Work required >> Every single entry that follows is to be retyped exactly.

═══ Excerpted data

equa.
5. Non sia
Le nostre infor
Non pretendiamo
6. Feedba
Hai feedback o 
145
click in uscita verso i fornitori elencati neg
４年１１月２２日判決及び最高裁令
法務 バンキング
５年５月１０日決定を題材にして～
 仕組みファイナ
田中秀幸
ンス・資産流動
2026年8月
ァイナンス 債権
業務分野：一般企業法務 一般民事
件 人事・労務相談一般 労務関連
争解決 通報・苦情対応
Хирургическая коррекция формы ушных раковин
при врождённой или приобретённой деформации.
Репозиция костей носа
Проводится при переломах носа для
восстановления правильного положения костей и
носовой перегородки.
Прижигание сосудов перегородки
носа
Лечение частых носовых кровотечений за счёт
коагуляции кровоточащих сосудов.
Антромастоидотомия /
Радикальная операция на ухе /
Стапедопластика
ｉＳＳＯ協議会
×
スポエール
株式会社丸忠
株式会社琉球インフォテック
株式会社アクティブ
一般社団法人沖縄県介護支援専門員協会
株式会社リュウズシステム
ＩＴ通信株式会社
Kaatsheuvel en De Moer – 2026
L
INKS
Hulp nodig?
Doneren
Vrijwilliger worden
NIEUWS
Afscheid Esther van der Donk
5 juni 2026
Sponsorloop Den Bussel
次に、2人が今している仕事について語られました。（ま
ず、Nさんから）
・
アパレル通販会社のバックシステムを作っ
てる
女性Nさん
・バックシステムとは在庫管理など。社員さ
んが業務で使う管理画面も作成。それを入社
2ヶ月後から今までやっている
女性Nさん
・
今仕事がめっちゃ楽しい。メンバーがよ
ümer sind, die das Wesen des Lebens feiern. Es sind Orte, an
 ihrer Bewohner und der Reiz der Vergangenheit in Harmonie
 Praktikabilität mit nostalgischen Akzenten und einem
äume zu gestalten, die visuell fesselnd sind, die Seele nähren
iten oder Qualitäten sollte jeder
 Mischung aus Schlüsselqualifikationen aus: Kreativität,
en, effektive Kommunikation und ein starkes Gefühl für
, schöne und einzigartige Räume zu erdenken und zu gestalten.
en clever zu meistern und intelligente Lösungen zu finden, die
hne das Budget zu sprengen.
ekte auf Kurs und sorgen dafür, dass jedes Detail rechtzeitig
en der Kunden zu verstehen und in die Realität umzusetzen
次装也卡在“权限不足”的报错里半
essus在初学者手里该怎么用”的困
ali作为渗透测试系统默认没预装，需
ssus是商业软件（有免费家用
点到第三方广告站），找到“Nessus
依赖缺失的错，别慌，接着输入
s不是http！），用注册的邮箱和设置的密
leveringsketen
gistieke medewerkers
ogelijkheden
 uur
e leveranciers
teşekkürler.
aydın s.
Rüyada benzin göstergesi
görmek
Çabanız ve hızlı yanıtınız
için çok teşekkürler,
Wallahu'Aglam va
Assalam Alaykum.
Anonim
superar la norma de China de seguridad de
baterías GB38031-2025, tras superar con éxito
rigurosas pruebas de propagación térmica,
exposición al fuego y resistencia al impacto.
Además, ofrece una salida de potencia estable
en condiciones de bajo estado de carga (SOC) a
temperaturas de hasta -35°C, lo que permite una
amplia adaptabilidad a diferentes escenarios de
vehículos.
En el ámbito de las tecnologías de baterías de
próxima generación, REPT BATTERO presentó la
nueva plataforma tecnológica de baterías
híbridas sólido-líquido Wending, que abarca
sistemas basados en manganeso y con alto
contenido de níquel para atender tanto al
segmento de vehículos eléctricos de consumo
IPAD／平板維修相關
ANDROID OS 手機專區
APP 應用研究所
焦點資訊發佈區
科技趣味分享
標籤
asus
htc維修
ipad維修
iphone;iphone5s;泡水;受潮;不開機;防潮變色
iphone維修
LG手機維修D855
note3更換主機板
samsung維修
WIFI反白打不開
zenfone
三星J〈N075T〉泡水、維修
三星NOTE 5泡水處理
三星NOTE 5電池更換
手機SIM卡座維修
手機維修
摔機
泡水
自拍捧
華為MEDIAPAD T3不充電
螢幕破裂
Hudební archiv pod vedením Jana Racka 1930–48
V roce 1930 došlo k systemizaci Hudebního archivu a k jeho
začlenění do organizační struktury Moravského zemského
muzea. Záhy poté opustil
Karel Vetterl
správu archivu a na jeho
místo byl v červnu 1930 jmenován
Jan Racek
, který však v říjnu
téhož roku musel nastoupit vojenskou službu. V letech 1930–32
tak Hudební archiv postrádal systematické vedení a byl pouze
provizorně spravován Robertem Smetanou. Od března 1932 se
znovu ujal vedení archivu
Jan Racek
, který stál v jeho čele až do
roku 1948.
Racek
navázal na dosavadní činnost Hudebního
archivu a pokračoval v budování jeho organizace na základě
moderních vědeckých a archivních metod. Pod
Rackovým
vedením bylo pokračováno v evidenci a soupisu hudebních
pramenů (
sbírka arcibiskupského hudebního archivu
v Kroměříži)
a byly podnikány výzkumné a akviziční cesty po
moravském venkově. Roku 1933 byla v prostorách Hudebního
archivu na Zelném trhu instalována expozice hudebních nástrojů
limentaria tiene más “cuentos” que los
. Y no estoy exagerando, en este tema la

══════

Exercise response >>
equa.
5. Non sia
Le nostre infor
Non pretendiamo
6. Feedba
Hai feedback o 
145
click in uscita verso i fornitori elencati neg
４年１１月２２日判決及び最高裁令
法務 バンキング
５年５月１０日決定を題材にして～
 仕組みファイナ
田中秀幸
ンス・資産流動
2026年8月
ァイナンス 債権
業務分野：一般企業法務 一般民事
件 人事・労務相談一般 労務関連
争解決 通報・苦情対応
Хирургическая коррекция формы ушных раковин
при врождённой или приобретённой деформации.
Репозиция костей носа
Проводится при переломах носа для
восстановления правильного положения костей и
носовой перегородки.
Прижигание сосудов перегородки
носа
Лечение частых носовых кровотечений за счёт
коагуляции кровоточащих сосудов.
Антромастоидотомия /
Радикальная операция на ухе /
Стапедопластика
ｉＳＳＯ協議会
×
スポエール
株式会社丸忠
株式会社琉球インフォテック
株式会社アクティブ
一般社団法人沖縄県介護支援専門員協会
株式会社リュウズシステム
ＩＴ通信株式会社
Kaatsheuvel en De Moer – 2026
L
INKS
Hulp nodig?
Doneren
Vrijwilliger worden
NIEUWS
Afscheid Esther van der Donk
5 juni 2026
Sponsorloop Den Bussel
次に、2人が今している仕事について語られました。（ま
ず、Nさんから）
・
アパレル通販会社のバックシステムを作っ
てる
女性Nさん
・バックシステムとは在庫管理など。社員さ
んが業務で使う管理画面も作成。それを入社
2ヶ月後から今までやっている
女性Nさん
・
今仕事がめっちゃ楽しい。メンバーがよ
ümer sind, die das Wesen des Lebens feiern. Es sind Orte, an
 ihrer Bewohner und der Reiz der Vergangenheit in Harmonie
 Praktikabilität mit nostalgischen Akzenten und einem
äume zu gestalten, die visuell fesselnd sind, die Seele nähren
iten oder Qualitäten sollte jeder
 Mischung aus Schlüsselqualifikationen aus: Kreativität,
en, effektive Kommunikation und ein starkes Gefühl für
, schöne und einzigartige Räume zu erdenken und zu gestalten.
en clever zu meistern und intelligente Lösungen zu finden, die
hne das Budget zu sprengen.
ekte auf Kurs und sorgen dafür, dass jedes Detail rechtzeitig
en der Kunden zu verstehen und in die Realität umzusetzen
次装也卡在“权限不足”的报错里半
essus在初学者手里该怎么用”的困
ali作为渗透测试系统默认没预装，需
ssus是商业软件（有免费家用
点到第三方广告站），找到“Nessus
依赖缺失的错，别慌，接着输入
s不是http！），用注册的邮箱和设置的密
leveringsketen
gistieke medewerkers
ogelijkheden
 uur
e leveranciers
teşekkürler.
aydın s.
Rüyada benzin göstergesi
görmek
Çabanız ve hızlı yanıtınız
için çok teşekkürler,
Wallahu'Aglam va
Assalam Alaykum.
Anonim
superar la norma de China de seguridad de
baterías GB38031-2025, tras superar con éxito
rigurosas pruebas de propagación térmica,
exposición al fuego y resistencia al impacto.
Además, ofrece una salida de potencia estable
en condiciones de bajo estado de carga (SOC) a
temperaturas de hasta -35°C, lo que permite una
amplia adaptabilidad a diferentes escenarios de
vehículos.
En el ámbito de las tecnologías de baterías de
próxima generación, REPT BATTERO presentó la
nueva plataforma tecnológica de baterías
híbridas sólido-líquido Wending, que abarca
sistemas basados en manganeso y con alto
contenido de níquel para atender tanto al
segmento de vehículos eléctricos de consumo
IPAD／平板維修相關
ANDROID OS 手機專區
APP 應用研究所
焦點資訊發佈區
科技趣味分享
標籤
asus
htc維修
ipad維修
iphone;iphone5s;泡水;受潮;不開機;防潮變色
iphone維修
LG手機維修D855
note3更換主機板
samsung維修
WIFI反白打不開
zenfone
三星J〈N075T〉泡水、維修
三星NOTE 5泡水處理
三星NOTE 5電池更換
手機SIM卡座維修
手機維修
摔機
泡水
自拍捧
華為MEDIAPAD T3不充電
螢幕破裂
Hudební archiv pod vedením Jana Racka 1930–48
V roce 1930 došlo k systemizaci Hudebního archivu a k jeho
začlenění do organizační struktury Moravského zemského
muzea. Záhy poté opustil
Karel Vetterl
správu archivu a na jeho
místo byl v červnu 1930 jmenován
Jan Racek
, který však v říjnu
téhož roku musel nastoupit vojenskou službu. V letech 1930–32
tak Hudební archiv postrádal systematické vedení a byl pouze
provizorně spravován Robertem Smetanou. Od března 1932 se
znovu ujal vedení archivu
Jan Racek
, který stál v jeho čele až do
roku 1948.
Racek
navázal na dosavadní činnost Hudebního
archivu a pokračoval v budování jeho organizace na základě
moderních vědeckých a archivních metod. Pod
Rackovým
vedením bylo pokračováno v evidenci a soupisu hudebních
pramenů (
sbírka arcibiskupského hudebního archivu
v Kroměříži)
a byly podnikány výzkumné a akviziční cesty po
moravském venkově. Roku 1933 byla v prostorách Hudebního
archivu na Zelném trhu instalována expozice hudebních nástrojů
limentaria tiene más “cuentos” que los
. Y no estoy exagerando, en este tema la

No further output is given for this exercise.